Em O Último Recreio assistimos à mesma premissa do clássico O Deus das Moscas, agora com impacto mundial – quando um ataque biológio mata todas os adultos, as crianças vêem-se sozinhas no mundo, sem ninguém para as vigiar ou direccionar no que é correcto, sem capacidade de produção de alimentos, brinquedos ou desenhos animados.

Mas se em O Deus das Moscas as crianças apresentam uma maldade absoluta, mas organizada, que parece ter origem na ausência de moralidade e necessidade de integração social (com um perigoso jogo de poder), em O Último Recreio a abrupta ausência de adultos leva ao medo e ao desespero, ao descontrolo e à violência.

Que espécie de sociedade constroem as crianças? Como determinam quem são os líderes e o que farão para sobreviver? Os chefes determinam-se pela força física ou pelas armas. Para sobreviver exploram casas abandonadas e armazéns em busca de comida enlatada. Tal plano tem, claro, um fim e as crianças serão obrigadas a deixar as grandes cidades.

Para além do terror de se verem sem adultos, as crianças têm de enfrentar a realidade de estarem a crescer – as armas biológicas não só mataram todos os adultos, como matam aqueles que atingem a maturidade sexual. Começar a sentir desejo é, na prática, uma sentença de morte.

De fundo negro, a preto e branco, os desenhos detalhados mostram crianças transformadas em pequenos adultos, muitas sem a capacidade para separar o bem do mal, que acabam por se impor como conseguem. Algumas bloqueiam e isolam-se em ciclos de loucura. O mundo aqui retratado é duro e apresentado pela perspectiva desesperada de crianças desnorteadas.

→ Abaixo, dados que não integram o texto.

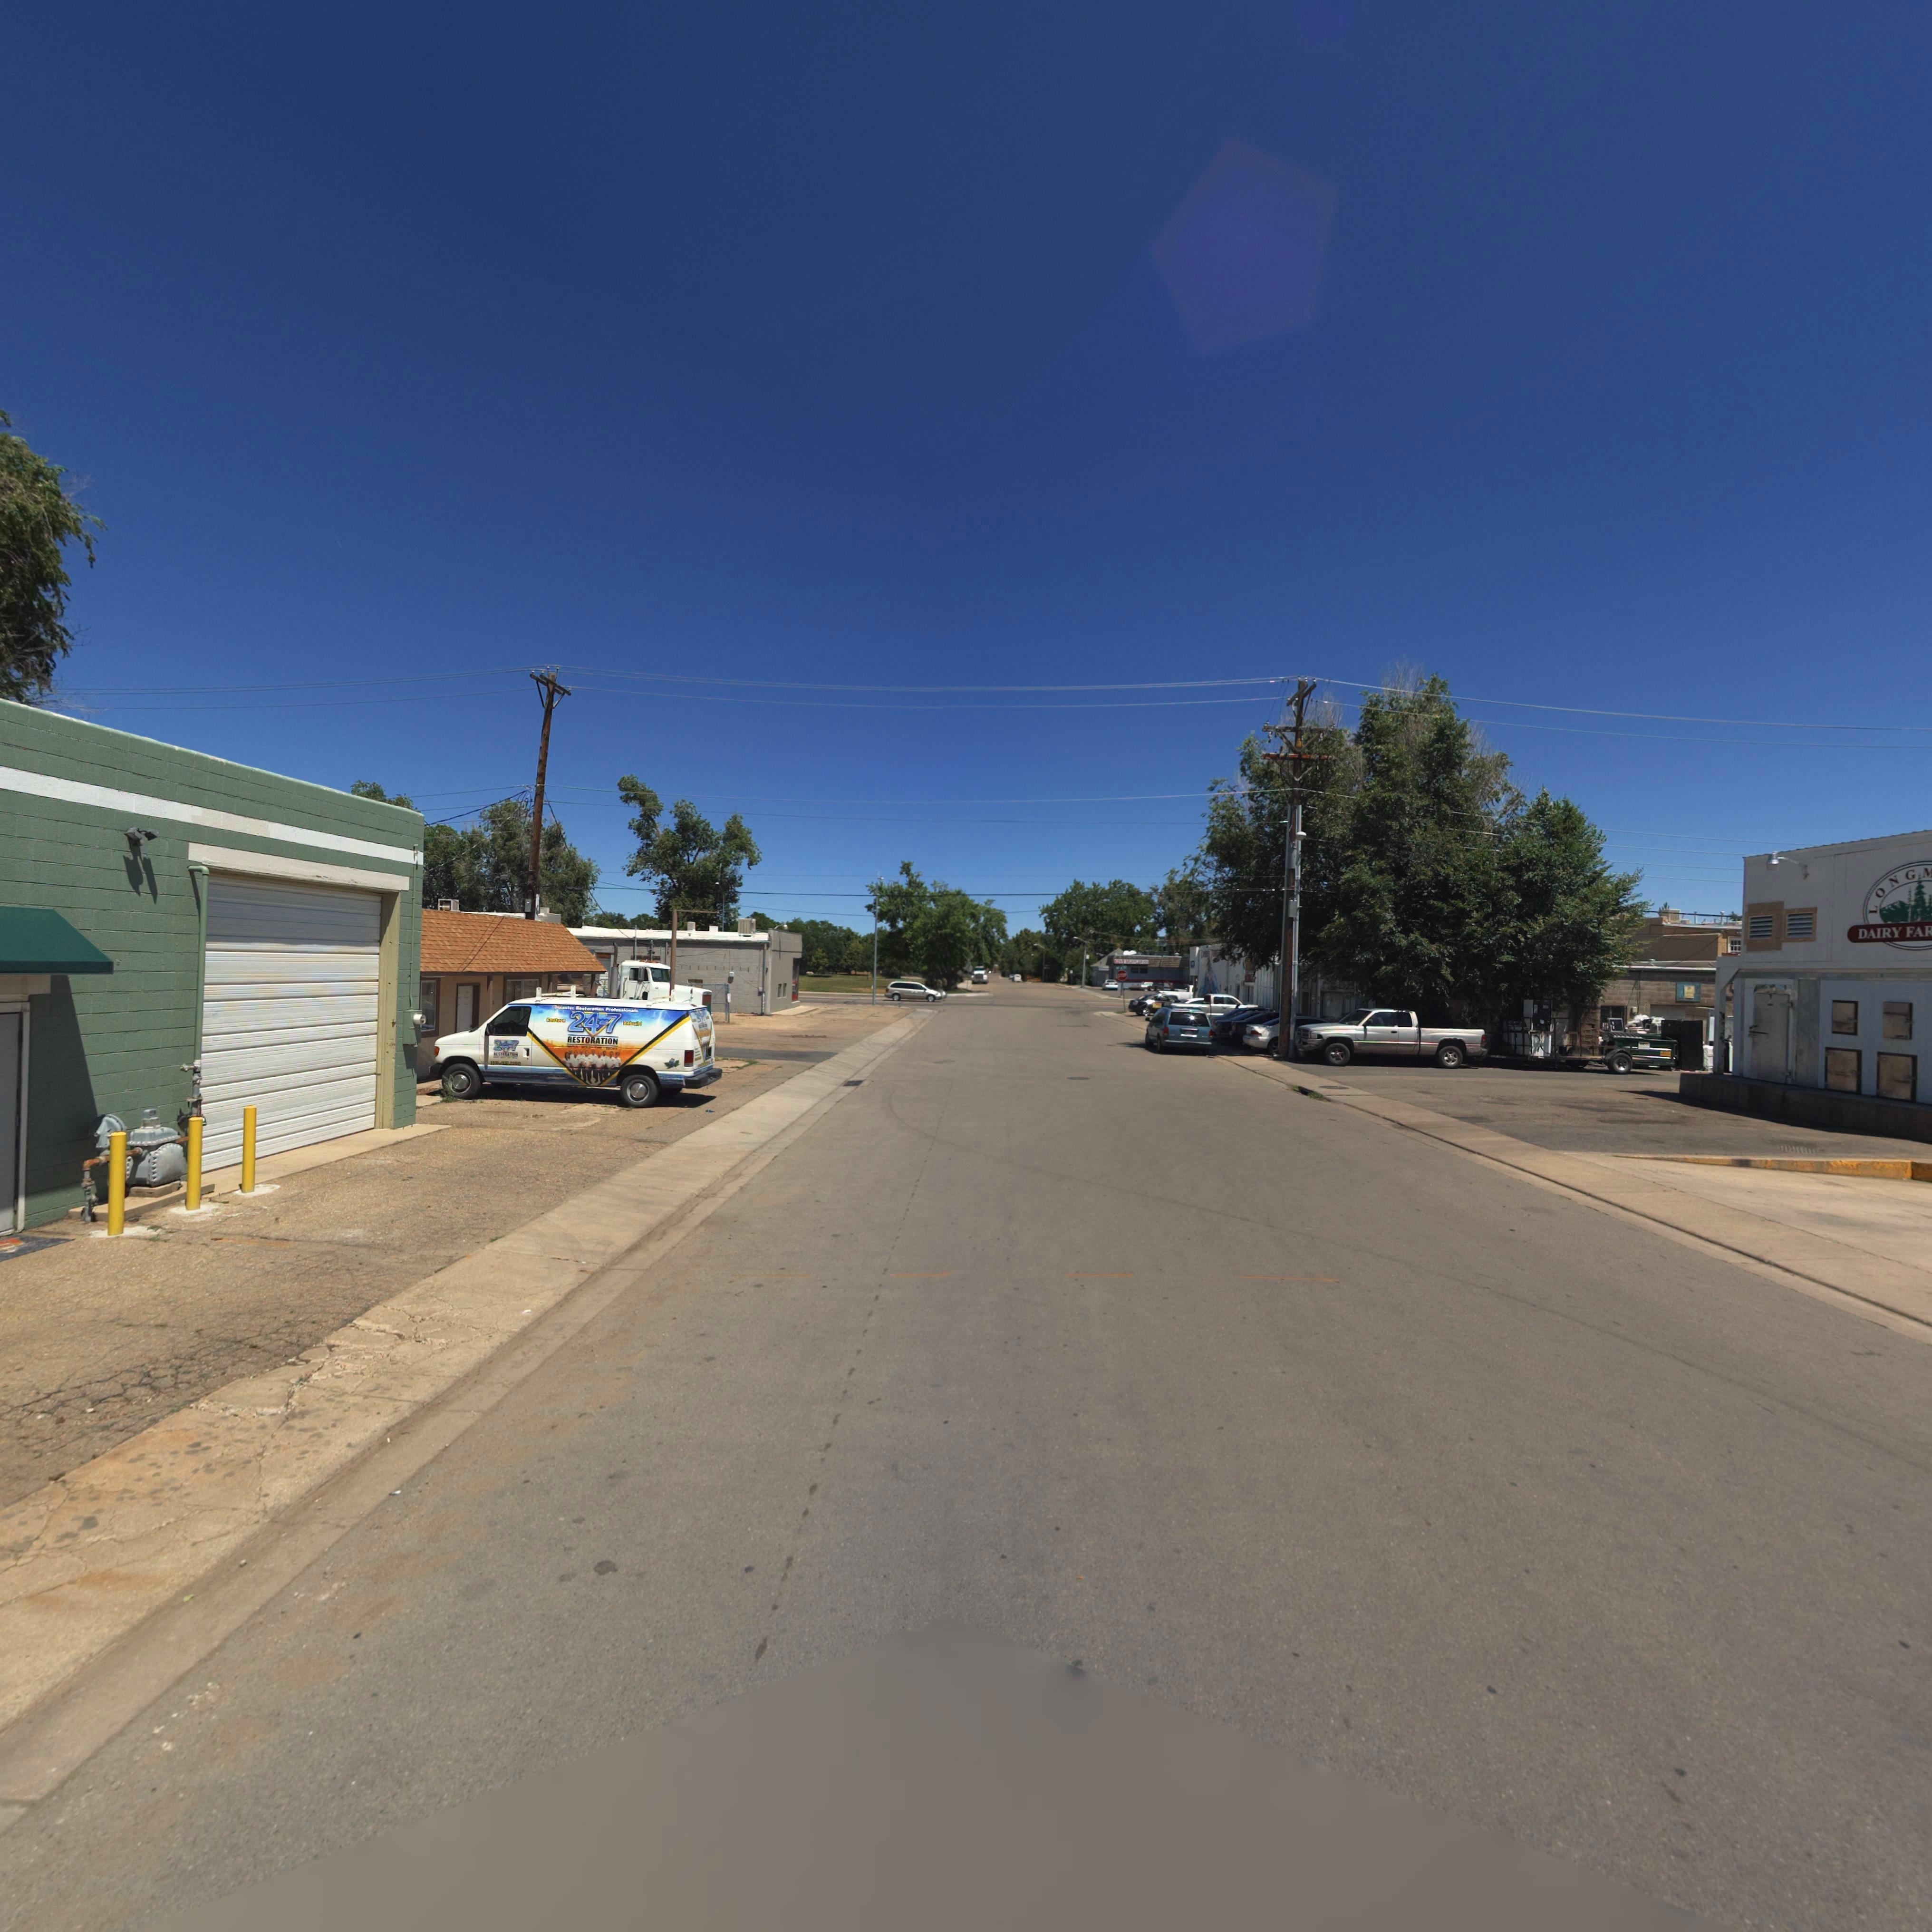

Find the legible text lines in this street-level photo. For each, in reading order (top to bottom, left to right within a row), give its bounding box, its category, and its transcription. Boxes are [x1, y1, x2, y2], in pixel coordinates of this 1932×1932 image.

[1868, 868, 1916, 914] BusinessName: LONG
[1857, 925, 1925, 939] BusinessName: DAIRY FA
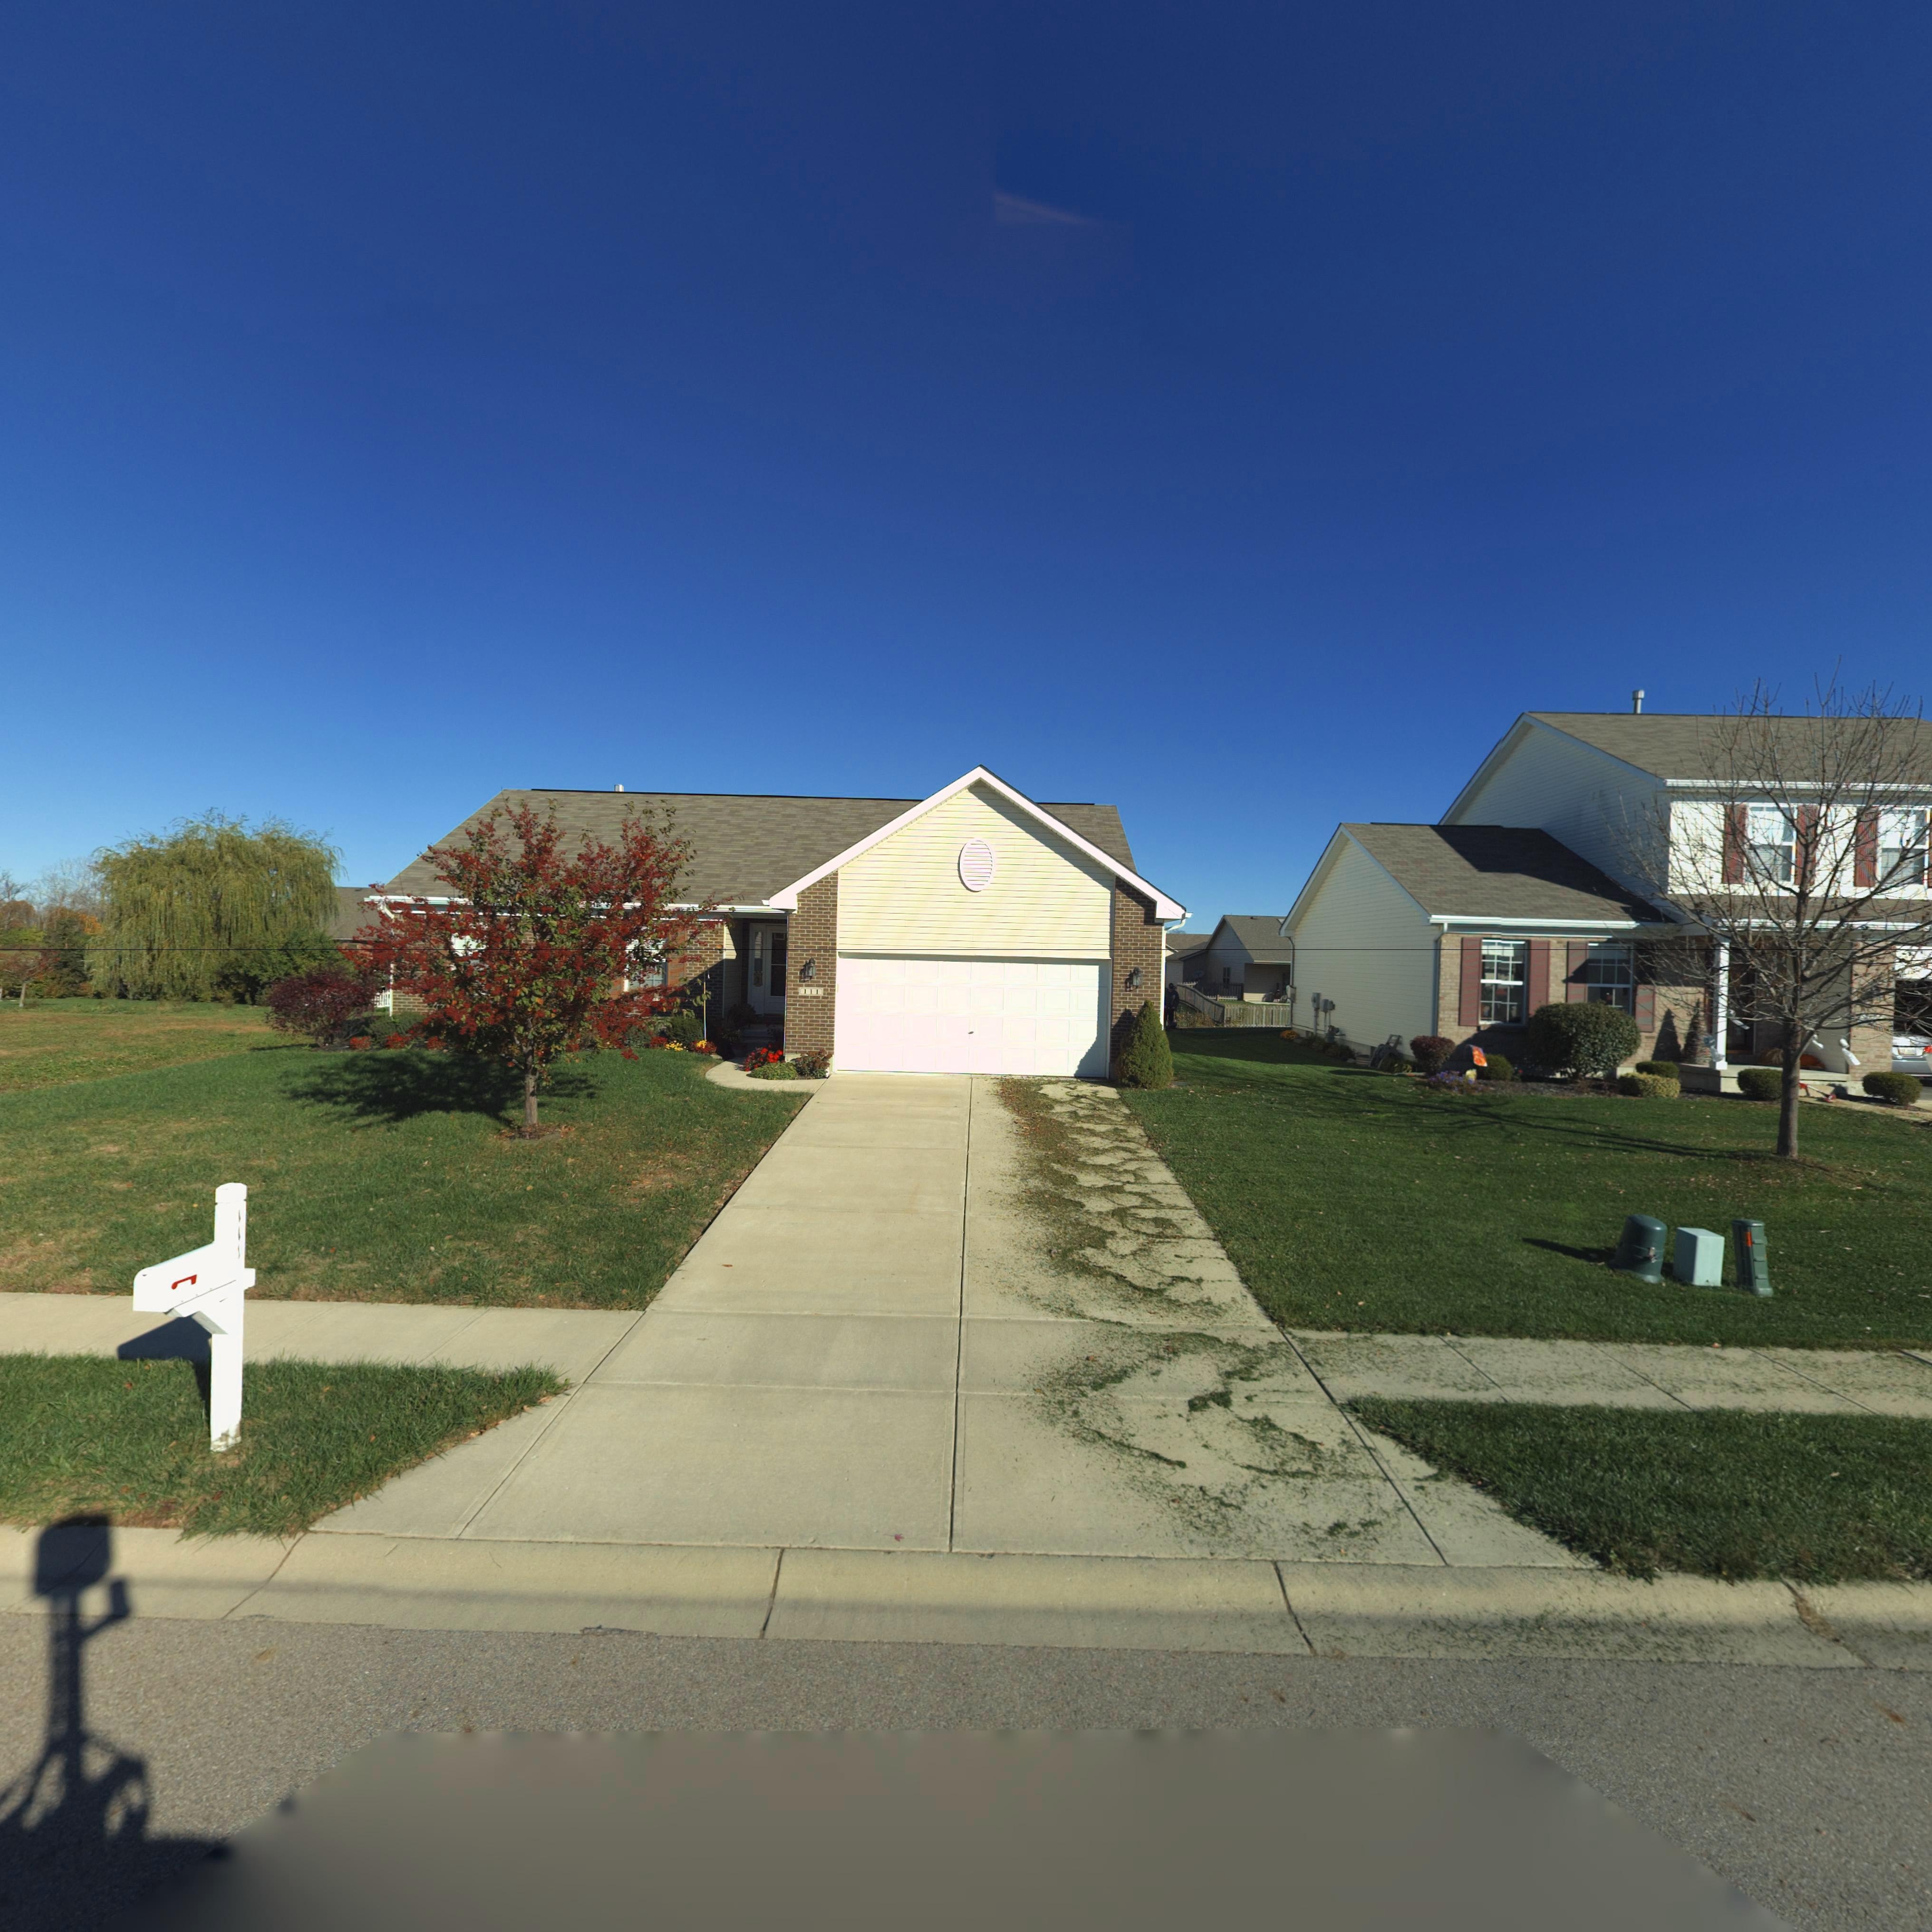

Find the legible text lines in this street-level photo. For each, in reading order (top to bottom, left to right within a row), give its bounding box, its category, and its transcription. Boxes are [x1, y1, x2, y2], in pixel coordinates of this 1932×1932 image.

[803, 988, 820, 995] StreetNumber: 111
[236, 1208, 242, 1260] StreetNumber: 111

O último recreio é uma leitura envolvente e de boa qualidade visual, apresentando o fim da humanidade como a conhecemos, e um possível recomeço, com os restos da tecnologia, sem que exista quem a saiba utilizar devidamente. Seria interessante ter assistido a um maior desenvolvimento da premissa, ainda que a história que nos seja apresentada aqui seja suficiente.

Mas mais do que esta leve perspectiva de um novo renascer da humanidade, O Último Recreio retrata o desespero de milhões de crianças que se vêem sozinhas, sem a moralidade e as indicações dos adultos, sem saberem o que é correcto, traumatizadas – mas aprendendo constantemente com as interacções, voluntárias e forçadas.

O Último Recreio foi publicado na colecção Novela Gráfica de 2018,  pela Levoir em parceria com o jornal Público.